(EXCERPTED DATA)

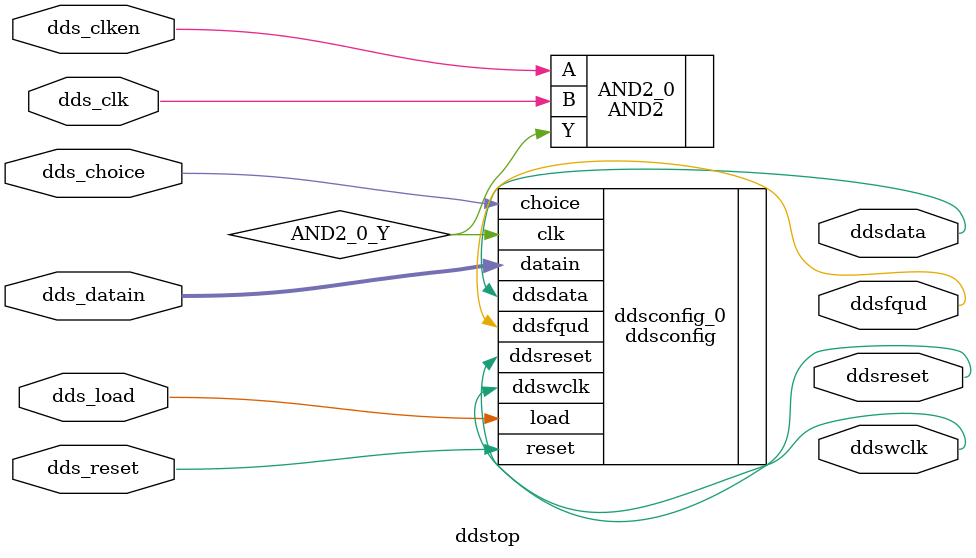
<source format=v>
`timescale 1 ns/100 ps


module ddstop(
       dds_choice,
       dds_load,
       ddsfqud,
       ddswclk,
       ddsreset,
       dds_reset,
       ddsdata,
       dds_clken,
       dds_clk,
       dds_datain
    );
input  dds_choice;
input  dds_load;
output ddsfqud;
output ddswclk;
output ddsreset;
input  dds_reset;
output ddsdata;
input  dds_clken;
input  dds_clk;
input  [15:0] dds_datain;

    wire AND2_0_Y, GND_net, VCC_net;
    
    ddsconfig ddsconfig_0 (.reset(dds_reset), .clk(AND2_0_Y), .ddswclk(
        ddswclk), .ddsreset(ddsreset), .ddsfqud(ddsfqud), .ddsdata(
        ddsdata), .load(dds_load), .choice(dds_choice), .datain({
        dds_datain[15], dds_datain[14], dds_datain[13], dds_datain[12], 
        dds_datain[11], dds_datain[10], dds_datain[9], dds_datain[8], 
        dds_datain[7], dds_datain[6], dds_datain[5], dds_datain[4], 
        dds_datain[3], dds_datain[2], dds_datain[1], dds_datain[0]}));
    VCC VCC (.Y(VCC_net));
    GND GND (.Y(GND_net));
    AND2 AND2_0 (.A(dds_clken), .B(dds_clk), .Y(AND2_0_Y));
    
endmodule

</source>
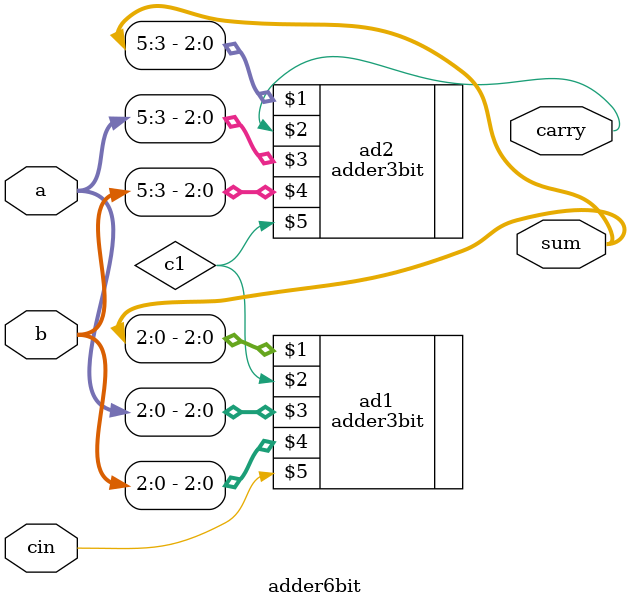
<source format=v>
`timescale 1ns / 1ps


module adder6bit(sum,carry,a,b,cin);
input [5:0] a,b;
input cin;
output [5:0] sum;
output carry;

wire c1;
adder3bit ad1(sum[2:0],c1,a[2:0],b[2:0],cin);
adder3bit ad2(sum[5:3],carry,a[5:3],b[5:3],c1);

endmodule

</source>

(End EXCERPTED DATA)

▸ **YOUR INSTRUCTIONS**: The answer must be every line of the data that contains the word "ddsreset".

▸ **SOLUTION TO THIS TASK**:
       ddsreset,
output ddsreset;
        ddswclk), .ddsreset(ddsreset), .ddsfqud(ddsfqud), .ddsdata(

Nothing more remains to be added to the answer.